Two Seattle residents have been charged with stealing more than $1 million in jobless benefits and federal small business loans during the pandemic.

Bryan Alan Sparks, 40, and Autumn Gail Luna, 22, were charged Wednesday with stealing at least $500,000 in jobless benefits from the state Employment Security Department (ESD) and $520,000 Small Business Administration loans, according to a 16-count indictment filed in U.S. District Court.

The jobless benefits charge appears to be the largest uncovered so far, in dollar terms, arising from the $650 million wave of unemployment fraud that struck Washington last year.

The pair were arrested June 22 in Washington, D.C., with cocaine, heroin and methamphetamine, according to the U.S. Attorney's Office in Seattle.

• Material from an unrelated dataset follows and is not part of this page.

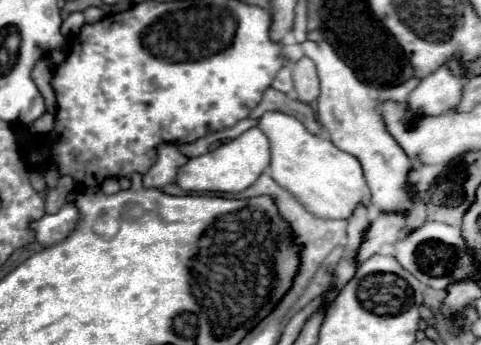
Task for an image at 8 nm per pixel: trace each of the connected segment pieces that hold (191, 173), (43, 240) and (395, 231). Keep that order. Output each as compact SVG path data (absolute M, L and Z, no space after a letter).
M250 128L238 138L218 146L212 152L206 152L202 156L192 156L184 166L180 166L176 174L176 184L186 192L224 192L224 194L238 194L246 190L250 184L258 180L258 176L268 168L270 164L270 150L268 150L268 138L262 130Z
M66 202L56 214L44 214L38 220L30 222L30 230L34 232L34 240L42 246L54 246L72 234L78 222L78 210L74 202Z
M376 214L370 222L370 228L364 236L364 242L358 250L358 262L368 260L378 254L384 244L394 244L400 238L402 228L406 226L406 216L400 214Z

Prosecutors say that from March 2020 through at least January 2021, the pair used stolen Social Security numbers and other personal information to file fraudulent jobless claims and apply for federal Economic Injury Disaster Loans.

As part of the scheme, Sparks and Luna used more than a dozen cellphones and addresses in Seattle, Des Moines, Federal Way, Auburn, and Lynnwood, among other places, prosecutors said.

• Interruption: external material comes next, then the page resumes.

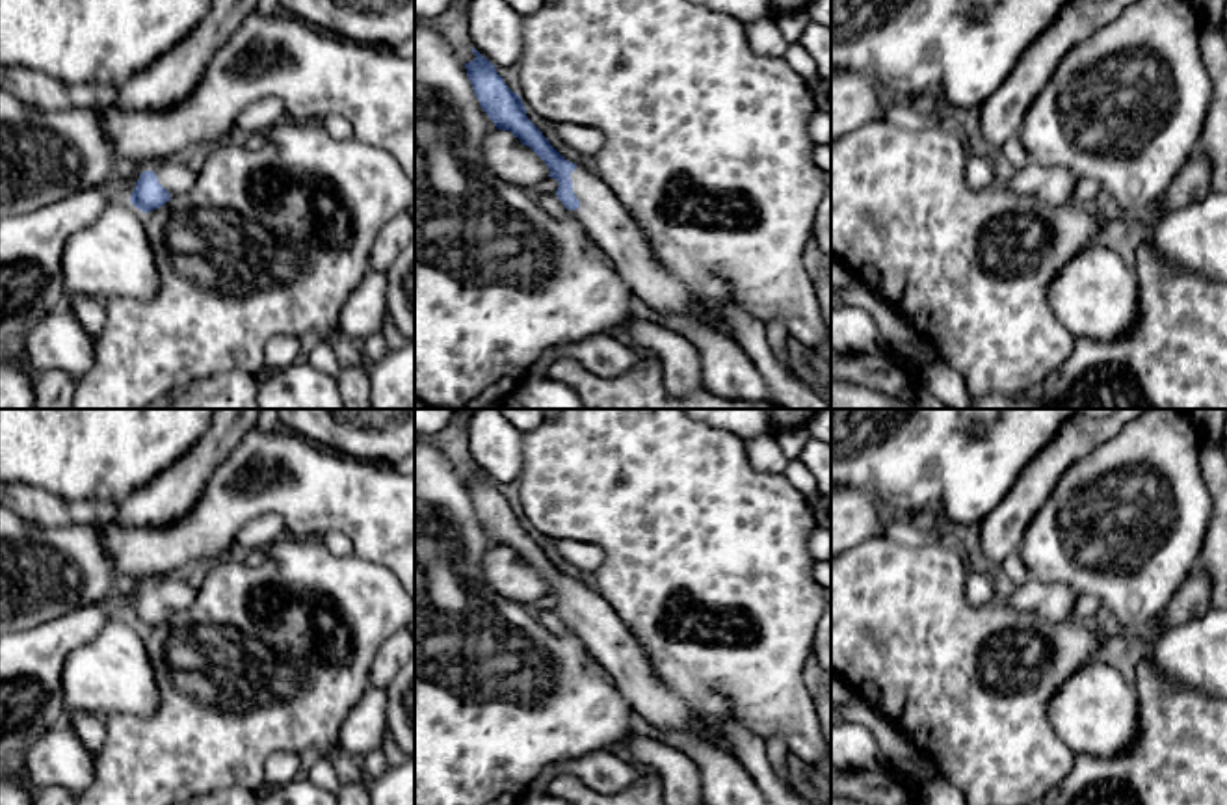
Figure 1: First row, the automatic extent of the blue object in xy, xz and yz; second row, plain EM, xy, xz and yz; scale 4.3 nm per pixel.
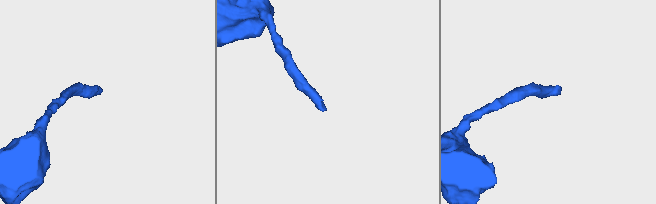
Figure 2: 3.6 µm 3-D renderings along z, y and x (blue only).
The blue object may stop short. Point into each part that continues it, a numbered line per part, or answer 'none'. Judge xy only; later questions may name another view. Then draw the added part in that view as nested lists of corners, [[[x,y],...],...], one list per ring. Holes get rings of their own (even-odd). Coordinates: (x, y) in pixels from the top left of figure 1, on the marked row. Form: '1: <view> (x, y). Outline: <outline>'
1: xy (177, 177). Outline: [[[184,160],[158,164],[145,167],[143,171],[154,171],[158,182],[169,191],[171,197],[190,191],[195,184],[195,171]]]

Sparks and Luna had proceeds mailed to those addresses or deposited in bank accounts opened using stolen personal information, prosecutors say. Other individuals also may have been involved in the fraud, according to the indictment.

Sparks and Luna are charged with conspiracy, mail fraud, wire fraud, and aggravated identity theft. It wasn't clear whether Sparks and Luna had an attorney.

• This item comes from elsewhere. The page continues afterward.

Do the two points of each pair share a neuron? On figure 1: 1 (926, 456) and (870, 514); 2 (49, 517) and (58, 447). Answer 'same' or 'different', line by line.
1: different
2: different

The indictments are the latest in last year's massive fraud, when criminals exploited emergency federal pandemic relief programs.

In September, Reyes De La Cruz III, a former ESD employee, was charged with stealing at least $360,000 in jobless benefits.

In May, federal investigators charged Abidemi Rufai, of Lekki, Nigeria, with stealing more than $350,000 in benefits. A month later, federal prosecutors charged Chukwuemeka Onyegbula, a Nigerian IT engineer, with stealing roughly $290,000 in benefits from ESD and from other states.